On May 15, UTair Airlines released its Q107 RAS financials. The company posted nearly 55% y-o-y topline growth to $140.7 mln. Costs advanced 45.5% to $133.2 mln which enabled the company to report positive EBIT of $1.2 mln. However, as a result of considerable expenses on debt servicing, the company's net profit remained negative, -$3.3 mln.
| Indicator | Q106 | Q107 | Q107/ Q106 |
| Revenue |
91.2 |
140.7 |
54.4% |
| Opex |
91.5 |
133.2 |
45.5% |
| EBIT |
-0.3 |
1.2 |
- |
| Net profit |
-3.5 |
-3.3 |
- |
Considerably stronger earnings were attributable to active development of UTair's aviation business. The company managed to ramp up passenger traffic by over 25% y-o-y in Q107. Meanwhile, helicopter operations contracted slightly.
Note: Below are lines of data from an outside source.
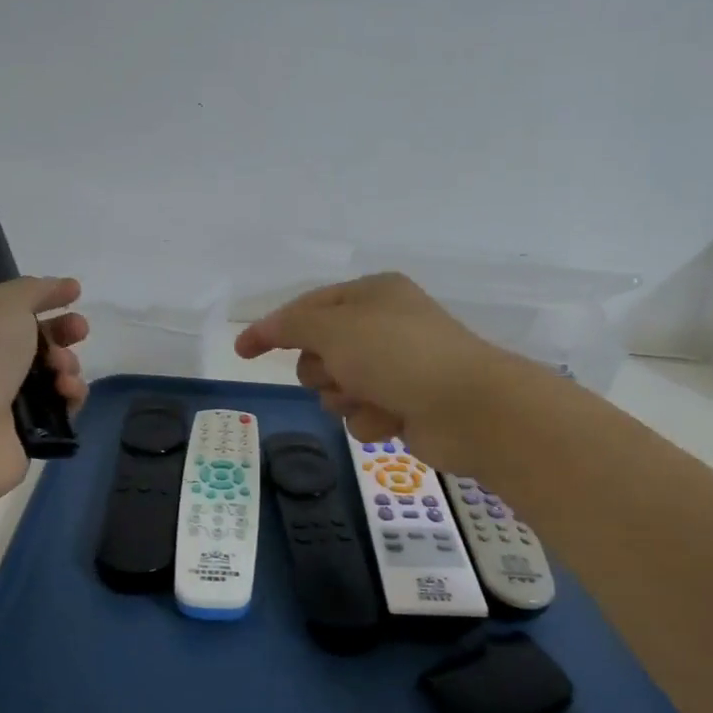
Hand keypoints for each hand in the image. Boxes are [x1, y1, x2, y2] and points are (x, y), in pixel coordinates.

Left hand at [0, 277, 88, 502]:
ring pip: (50, 375)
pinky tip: (67, 393)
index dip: (43, 298)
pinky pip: (58, 408)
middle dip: (62, 332)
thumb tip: (60, 286)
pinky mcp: (23, 433)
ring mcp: (0, 402)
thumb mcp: (2, 304)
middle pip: (34, 342)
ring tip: (63, 370)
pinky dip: (69, 397)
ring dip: (67, 365)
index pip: (9, 310)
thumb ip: (33, 289)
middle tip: (79, 330)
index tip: (75, 294)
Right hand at [235, 273, 538, 472]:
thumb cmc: (398, 354)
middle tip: (341, 373)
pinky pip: (362, 413)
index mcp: (371, 294)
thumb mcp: (335, 328)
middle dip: (322, 369)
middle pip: (320, 351)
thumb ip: (291, 325)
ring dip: (346, 397)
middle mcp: (383, 325)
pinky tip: (394, 419)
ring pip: (337, 387)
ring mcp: (397, 366)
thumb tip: (263, 329)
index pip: (307, 306)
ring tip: (372, 398)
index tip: (242, 352)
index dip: (273, 328)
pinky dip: (371, 419)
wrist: (469, 407)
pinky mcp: (405, 404)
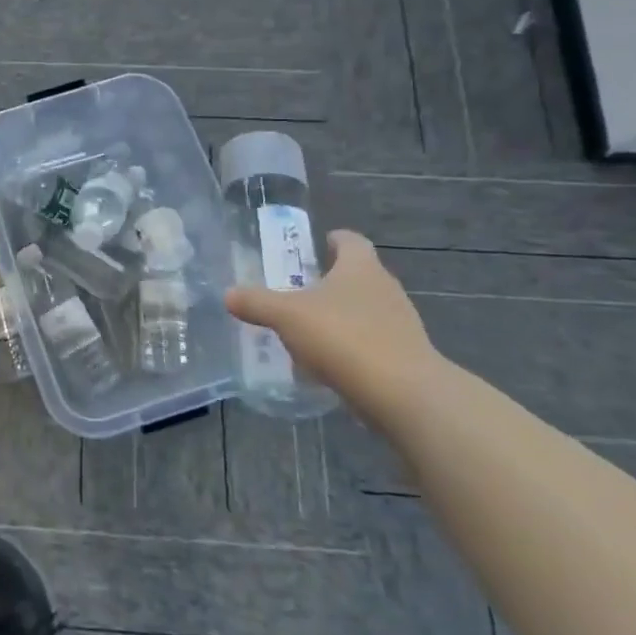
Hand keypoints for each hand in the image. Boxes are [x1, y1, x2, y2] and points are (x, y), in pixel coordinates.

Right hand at [224, 230, 443, 426]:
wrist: (403, 394)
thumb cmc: (344, 337)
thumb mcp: (287, 316)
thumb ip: (256, 303)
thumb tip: (228, 294)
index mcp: (361, 267)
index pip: (351, 241)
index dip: (335, 240)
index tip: (320, 244)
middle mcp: (386, 288)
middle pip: (360, 275)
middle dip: (333, 280)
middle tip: (302, 290)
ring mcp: (401, 324)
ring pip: (367, 310)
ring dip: (343, 316)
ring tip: (311, 330)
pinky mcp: (406, 357)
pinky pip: (373, 342)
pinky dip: (353, 347)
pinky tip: (330, 364)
Such a trend underscores the company's strategic priorities in rolling out the aviation transport segment. Given fierce competition in the industry, we question the viability of such a strategy. In our opinion, the helicopter segment, which is characterized by stronger margins, weaker competition and generated the company's entire profit in 2006, is also very important.
A March accident involving the company's airplane in Samara still exerts a certain negative impact. The company's passenger traffic growth has been in decline y-o-y since March. In 2M07, growth topped 28%, while it was 25% in Q107 and 22% in January-April. However, we do not expect negative trends to develop and believe that UTair could post 20-25% passenger traffic growth in 2007.
Overall, we view the report as upbeat. Topline growth coupled with reduced costs clearly underscores the company's stronger margins which should push up UTair stock valuations. We reiterate our Buy recommendation on UTair commons with a fair price of $0.66 per common share which implies 25% upside potential.